O Sistema Penitenciário Federal foi criado justamente para isolar lideranças criminosas, presos de alta periculosidade e detentos capazes de comprometer a segurança dos presídios de origem. A retirada do líder busca quebrar a cadeia de comando e dificultar a transmissão de ordens para integrantes que continuam em liberdade.
O isolamento, entretanto, não elimina sozinho a organização. Quando uma liderança é presa ou transferida, outros integrantes podem tentar assumir o posto. Por isso, as operações também atingem estruturas financeiras, imóveis, empresas de fachada, veículos, armas, drogas e pessoas utilizadas para movimentar recursos.
No Tocantins, o desafio envolve impedir que facções nacionais consolidem bases permanentes dentro e fora do sistema prisional. O combate exige integração entre Polícia Federal, Polícia Civil, Polícia Militar, Polícia Penal, Ministério Público e órgãos de inteligência.
A FICCO/TO reúne diferentes forças justamente para compartilhar informações e atacar organizações que atuam em mais de uma cidade ou atravessam as divisas estaduais.
A população também possui papel importante.
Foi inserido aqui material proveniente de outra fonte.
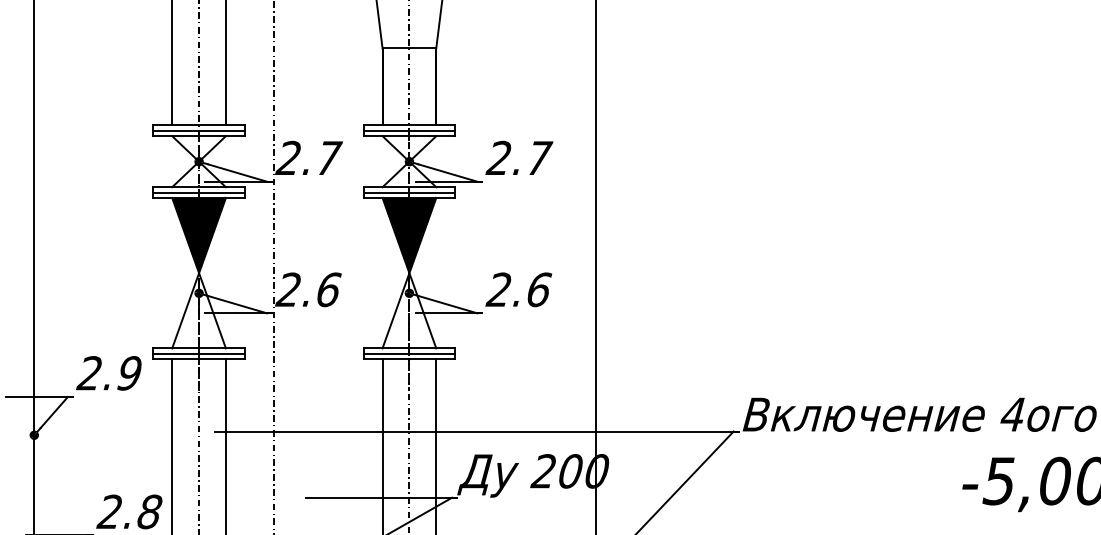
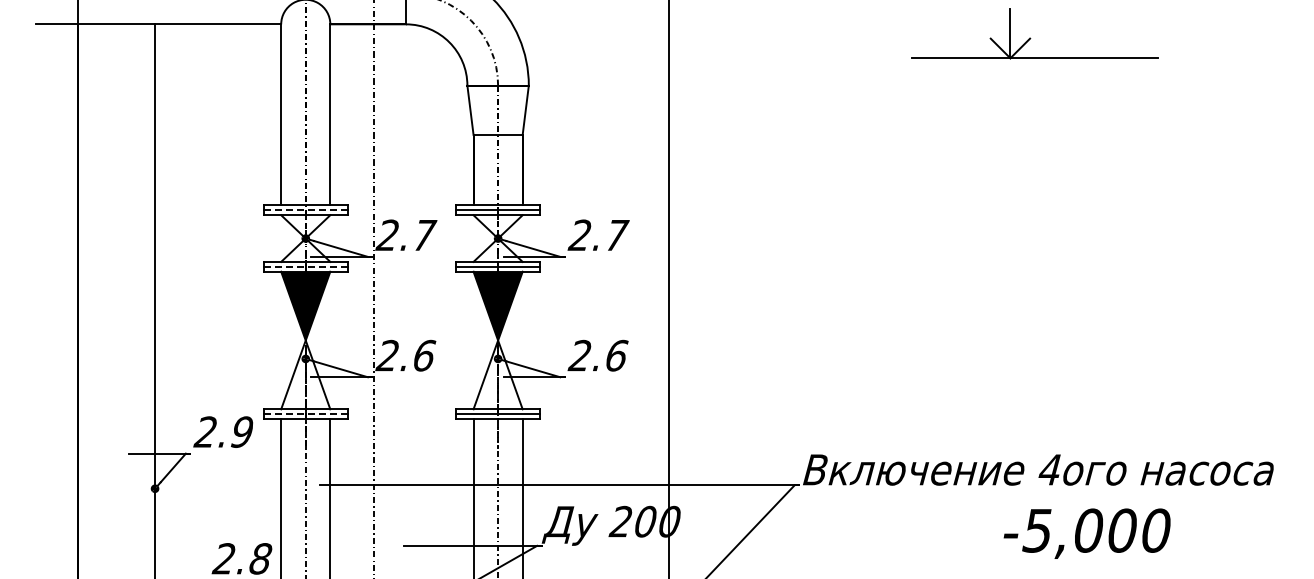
line: (198, 130) -> (305, 210), solid -> dashed
line: (198, 192) -> (305, 266), solid -> dashed
line: (198, 354) -> (305, 414), solid -> dashed

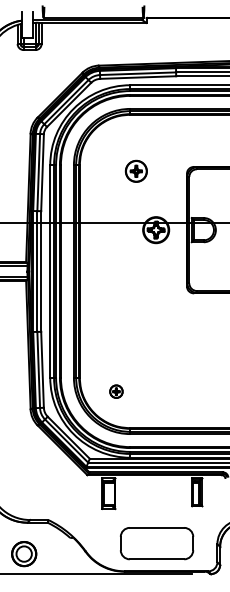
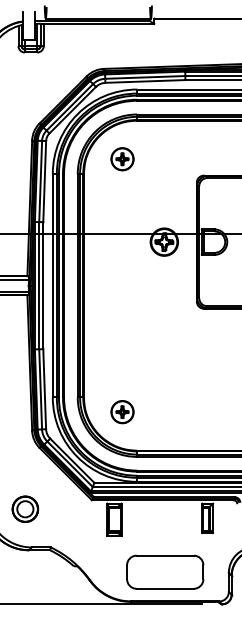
part: (136, 171) -> (122, 159), moved
part: (116, 391) -> (122, 412), size x1.67
part: (24, 553) -> (25, 508), moved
Informações sobre pontos de venda de drogas, movimentações suspeitas, armas, ameaças e recrutamento de adolescentes podem ser repassadas às autoridades pelos canais oficiais de denúncia.
O isolamento de 159 chefes mostra a dimensão alcançada pelo crime organizado no Brasil. Para o Tocantins, o número serve como alerta: prender o líder é necessário, mas impedir que a estrutura permaneça funcionando nas ruas é a batalha mais longa.